Data scope and standardization.
Not all patient data is suitable to be on the blockchain. This is why when implementing blockchain technologies, determinations must be made on which pieces of information are to be included and what information should be kept off the grid. Consideration must be taken regarding the size of information that you put on the blockchain because as we said earlier, large transaction sizes aren’t ideal for the technology. This is where standardization involving codes for procedures or services rendered must be adopted.
Incentives for participation.
Expect some resistance, as with any major change. But the reality is that blockchains become more useful the more users participate in them. Participation could also be external, such as when you want to make it attractive for individuals to let you use their computers as nodes in a permissionless blockchain network.
Regulations and compliance.
There are several questions that the healthcare industry must ask when implementing blockchain technology, such as who owns the data, and what are the rules in order to grant access to the data stored in it? You should also make sure that you are in compliance with the HIPAA Privacy Rule, and that sensitive patient information is secure.
Blockchain technology has moved from bleeding edge to cutting edge in the last three years but we’re probably a decade from seeing the widespread adoption of blockchain as the primary source of data for EHRs. But here at Liberty Fox Technologies, we do see blockchain being used as a data interchange where each provider will have their own medical data but blockchain will point to the location of that data in a much easier way.
In the end, this may all come down to cost. Blockchains are typically more budget-friendly than traditional information systems because the technology is open source, and it really doesn’t require constant monitoring, configuration, and administration. But because it’s a new technology, the costs of running these systems, in the long run, are not yet known and healthcare providers should probably bear the brunt of the expense. Hospitals and health systems are constantly wrangling with access to proper information for billing and reimbursement. Revenue cycle management is one of the industry’s most critical challenges. If providers could come together to create a beneficial blockchain-based ecosystem, it could have a dramatic effect on their bottom line and a critical long-term investment.
The healthcare industry needs an MVE or Minimal Viable Environment for blockchain implementation.
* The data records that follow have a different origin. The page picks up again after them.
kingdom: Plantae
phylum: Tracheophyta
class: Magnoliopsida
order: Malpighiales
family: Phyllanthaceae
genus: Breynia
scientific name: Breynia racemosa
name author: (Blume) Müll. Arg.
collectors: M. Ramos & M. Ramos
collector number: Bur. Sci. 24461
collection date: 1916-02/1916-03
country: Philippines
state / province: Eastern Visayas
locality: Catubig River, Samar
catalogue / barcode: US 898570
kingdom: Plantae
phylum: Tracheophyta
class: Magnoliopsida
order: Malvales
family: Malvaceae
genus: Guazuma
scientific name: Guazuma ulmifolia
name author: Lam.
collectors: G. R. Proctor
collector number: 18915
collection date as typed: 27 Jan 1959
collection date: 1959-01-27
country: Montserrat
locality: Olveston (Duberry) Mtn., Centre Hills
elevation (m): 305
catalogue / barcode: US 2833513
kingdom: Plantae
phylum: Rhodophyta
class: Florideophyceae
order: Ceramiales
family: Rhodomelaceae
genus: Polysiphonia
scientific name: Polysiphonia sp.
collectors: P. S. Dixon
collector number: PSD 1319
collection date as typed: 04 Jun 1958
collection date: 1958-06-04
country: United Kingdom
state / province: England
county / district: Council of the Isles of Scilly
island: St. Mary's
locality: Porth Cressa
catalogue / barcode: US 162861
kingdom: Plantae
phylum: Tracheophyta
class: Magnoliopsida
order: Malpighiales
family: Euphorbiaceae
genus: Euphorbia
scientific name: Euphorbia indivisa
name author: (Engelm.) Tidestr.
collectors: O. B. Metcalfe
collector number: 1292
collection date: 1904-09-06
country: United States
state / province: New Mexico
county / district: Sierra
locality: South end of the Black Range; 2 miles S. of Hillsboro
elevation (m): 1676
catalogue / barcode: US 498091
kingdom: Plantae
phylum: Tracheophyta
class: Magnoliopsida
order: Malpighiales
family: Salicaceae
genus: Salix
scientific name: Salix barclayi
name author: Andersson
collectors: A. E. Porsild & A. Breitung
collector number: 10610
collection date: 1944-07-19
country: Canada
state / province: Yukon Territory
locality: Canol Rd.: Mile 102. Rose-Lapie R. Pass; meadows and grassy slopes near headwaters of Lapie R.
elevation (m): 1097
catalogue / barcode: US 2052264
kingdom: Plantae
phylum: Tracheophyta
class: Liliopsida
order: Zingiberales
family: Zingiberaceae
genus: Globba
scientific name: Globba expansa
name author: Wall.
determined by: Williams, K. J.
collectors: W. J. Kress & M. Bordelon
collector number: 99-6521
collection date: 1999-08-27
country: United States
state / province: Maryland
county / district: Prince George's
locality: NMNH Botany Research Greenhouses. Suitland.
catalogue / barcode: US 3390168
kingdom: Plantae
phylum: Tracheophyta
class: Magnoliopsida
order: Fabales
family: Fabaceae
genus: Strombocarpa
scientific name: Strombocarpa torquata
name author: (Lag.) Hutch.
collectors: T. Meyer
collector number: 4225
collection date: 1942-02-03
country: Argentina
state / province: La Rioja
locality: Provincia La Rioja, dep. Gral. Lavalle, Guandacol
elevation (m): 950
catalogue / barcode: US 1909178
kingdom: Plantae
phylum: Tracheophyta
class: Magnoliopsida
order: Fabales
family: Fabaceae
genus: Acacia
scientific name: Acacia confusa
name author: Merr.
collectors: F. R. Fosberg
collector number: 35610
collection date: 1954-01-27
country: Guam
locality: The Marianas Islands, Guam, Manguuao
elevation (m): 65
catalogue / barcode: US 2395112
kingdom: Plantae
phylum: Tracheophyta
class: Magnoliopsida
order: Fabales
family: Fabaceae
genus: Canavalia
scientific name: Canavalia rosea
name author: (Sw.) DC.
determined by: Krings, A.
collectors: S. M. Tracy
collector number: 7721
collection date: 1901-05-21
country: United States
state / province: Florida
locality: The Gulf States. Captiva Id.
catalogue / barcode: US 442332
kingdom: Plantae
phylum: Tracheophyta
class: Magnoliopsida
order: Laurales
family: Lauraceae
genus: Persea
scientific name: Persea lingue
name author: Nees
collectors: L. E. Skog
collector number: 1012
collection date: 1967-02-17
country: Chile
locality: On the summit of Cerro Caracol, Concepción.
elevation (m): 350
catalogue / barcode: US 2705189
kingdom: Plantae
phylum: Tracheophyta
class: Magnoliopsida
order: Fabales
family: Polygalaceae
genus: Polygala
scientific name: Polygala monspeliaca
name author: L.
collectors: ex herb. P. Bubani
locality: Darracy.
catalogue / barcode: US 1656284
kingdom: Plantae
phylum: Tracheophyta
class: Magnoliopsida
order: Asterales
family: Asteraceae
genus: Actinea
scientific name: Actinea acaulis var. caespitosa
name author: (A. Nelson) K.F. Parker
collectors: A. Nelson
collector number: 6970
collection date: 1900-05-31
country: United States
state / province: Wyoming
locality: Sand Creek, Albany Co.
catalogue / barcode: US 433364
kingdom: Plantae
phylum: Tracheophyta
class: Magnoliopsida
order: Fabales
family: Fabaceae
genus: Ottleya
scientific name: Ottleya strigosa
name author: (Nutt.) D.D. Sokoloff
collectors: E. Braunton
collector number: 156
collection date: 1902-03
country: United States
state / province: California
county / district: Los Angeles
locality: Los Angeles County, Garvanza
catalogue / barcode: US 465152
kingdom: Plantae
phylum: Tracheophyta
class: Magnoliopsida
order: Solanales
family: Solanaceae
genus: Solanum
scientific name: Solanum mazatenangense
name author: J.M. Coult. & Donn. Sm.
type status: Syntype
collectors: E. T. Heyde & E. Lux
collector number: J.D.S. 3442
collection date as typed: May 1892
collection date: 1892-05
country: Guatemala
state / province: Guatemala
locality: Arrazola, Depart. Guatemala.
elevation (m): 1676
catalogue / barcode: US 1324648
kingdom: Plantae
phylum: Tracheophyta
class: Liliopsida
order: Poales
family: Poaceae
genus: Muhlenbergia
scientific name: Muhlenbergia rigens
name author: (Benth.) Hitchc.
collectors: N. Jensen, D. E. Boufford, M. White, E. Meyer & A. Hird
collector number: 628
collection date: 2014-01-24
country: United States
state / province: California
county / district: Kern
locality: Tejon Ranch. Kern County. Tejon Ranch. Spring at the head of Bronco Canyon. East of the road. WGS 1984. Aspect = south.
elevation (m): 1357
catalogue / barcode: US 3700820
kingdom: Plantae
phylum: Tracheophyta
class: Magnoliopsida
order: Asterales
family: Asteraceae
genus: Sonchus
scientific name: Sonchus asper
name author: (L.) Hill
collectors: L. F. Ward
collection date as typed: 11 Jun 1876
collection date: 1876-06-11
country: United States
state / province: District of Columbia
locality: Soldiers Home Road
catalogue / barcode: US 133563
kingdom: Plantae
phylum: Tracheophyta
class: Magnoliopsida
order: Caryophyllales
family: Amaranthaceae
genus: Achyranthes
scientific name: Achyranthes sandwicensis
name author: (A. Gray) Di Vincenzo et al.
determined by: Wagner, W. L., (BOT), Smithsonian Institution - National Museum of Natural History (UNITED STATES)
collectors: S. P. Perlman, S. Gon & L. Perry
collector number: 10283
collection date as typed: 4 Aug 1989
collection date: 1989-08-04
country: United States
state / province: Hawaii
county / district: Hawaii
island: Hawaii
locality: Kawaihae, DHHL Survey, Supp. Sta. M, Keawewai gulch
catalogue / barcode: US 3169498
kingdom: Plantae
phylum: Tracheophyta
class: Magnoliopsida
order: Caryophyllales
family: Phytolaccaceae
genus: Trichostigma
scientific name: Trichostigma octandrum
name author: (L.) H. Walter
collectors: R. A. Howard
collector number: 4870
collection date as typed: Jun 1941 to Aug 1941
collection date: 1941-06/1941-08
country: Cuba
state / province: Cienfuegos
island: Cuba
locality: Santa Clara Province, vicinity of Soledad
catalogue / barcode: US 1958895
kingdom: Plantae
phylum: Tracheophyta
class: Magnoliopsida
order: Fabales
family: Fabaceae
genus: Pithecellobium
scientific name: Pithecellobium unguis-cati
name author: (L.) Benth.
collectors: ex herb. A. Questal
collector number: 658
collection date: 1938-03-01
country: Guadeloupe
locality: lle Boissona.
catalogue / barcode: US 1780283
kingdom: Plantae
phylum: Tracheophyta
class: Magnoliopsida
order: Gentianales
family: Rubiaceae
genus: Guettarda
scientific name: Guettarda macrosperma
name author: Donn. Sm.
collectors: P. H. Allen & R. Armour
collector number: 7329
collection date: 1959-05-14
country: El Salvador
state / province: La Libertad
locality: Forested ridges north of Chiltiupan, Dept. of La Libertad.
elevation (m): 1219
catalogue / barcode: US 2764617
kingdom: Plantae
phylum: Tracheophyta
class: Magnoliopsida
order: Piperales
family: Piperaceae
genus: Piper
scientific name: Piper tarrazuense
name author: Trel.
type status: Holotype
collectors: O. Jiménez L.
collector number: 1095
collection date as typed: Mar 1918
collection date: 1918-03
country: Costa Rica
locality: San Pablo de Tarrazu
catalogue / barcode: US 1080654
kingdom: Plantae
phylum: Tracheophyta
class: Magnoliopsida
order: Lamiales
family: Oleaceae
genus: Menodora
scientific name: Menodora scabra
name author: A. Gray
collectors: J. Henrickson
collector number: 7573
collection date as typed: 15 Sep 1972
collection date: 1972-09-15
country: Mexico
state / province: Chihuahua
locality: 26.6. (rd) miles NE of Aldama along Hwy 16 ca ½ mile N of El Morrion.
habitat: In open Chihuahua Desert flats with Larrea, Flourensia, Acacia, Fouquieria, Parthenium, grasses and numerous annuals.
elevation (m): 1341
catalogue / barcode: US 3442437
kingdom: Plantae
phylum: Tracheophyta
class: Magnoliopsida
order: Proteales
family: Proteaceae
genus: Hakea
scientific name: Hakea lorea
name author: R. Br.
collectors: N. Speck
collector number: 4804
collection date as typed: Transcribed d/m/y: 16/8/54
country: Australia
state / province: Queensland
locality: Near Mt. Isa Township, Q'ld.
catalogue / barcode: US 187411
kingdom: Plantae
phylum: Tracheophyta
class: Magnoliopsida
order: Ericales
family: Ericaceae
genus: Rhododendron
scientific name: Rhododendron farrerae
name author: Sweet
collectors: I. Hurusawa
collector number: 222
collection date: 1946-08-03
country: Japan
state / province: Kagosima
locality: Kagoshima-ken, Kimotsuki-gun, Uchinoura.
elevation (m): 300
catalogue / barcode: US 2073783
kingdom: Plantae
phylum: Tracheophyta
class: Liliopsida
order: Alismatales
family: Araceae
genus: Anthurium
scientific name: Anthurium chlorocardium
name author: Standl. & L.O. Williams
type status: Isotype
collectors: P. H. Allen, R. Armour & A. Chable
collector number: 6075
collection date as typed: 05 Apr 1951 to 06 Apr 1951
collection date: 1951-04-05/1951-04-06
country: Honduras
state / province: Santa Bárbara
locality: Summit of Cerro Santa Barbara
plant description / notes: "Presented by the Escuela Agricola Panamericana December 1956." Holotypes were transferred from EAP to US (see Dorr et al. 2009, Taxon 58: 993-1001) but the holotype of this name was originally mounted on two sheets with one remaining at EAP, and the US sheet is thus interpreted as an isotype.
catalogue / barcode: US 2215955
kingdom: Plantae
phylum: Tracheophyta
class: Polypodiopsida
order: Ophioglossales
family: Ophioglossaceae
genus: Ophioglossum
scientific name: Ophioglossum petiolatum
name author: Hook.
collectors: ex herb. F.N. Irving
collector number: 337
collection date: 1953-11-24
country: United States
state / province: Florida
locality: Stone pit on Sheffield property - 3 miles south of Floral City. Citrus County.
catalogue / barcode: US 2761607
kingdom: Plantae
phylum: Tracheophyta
The future of blockchain in healthcare will depend on a minimum number of providers to get together for the betterment of the whole. Without an MVE, then blockchain is worthless. Think of it like the Internet. The power of the Internet is in direct correlation to the number of people using it. The Internet is the Internet because of the number of computers that are on it, not any one particular computer.
It may be up to a major industry association like the Healthcare Information and Management Systems Society (HIMSS) to get the ball rolling and move blockchain in healthcare from bit-player to prime-time reality star.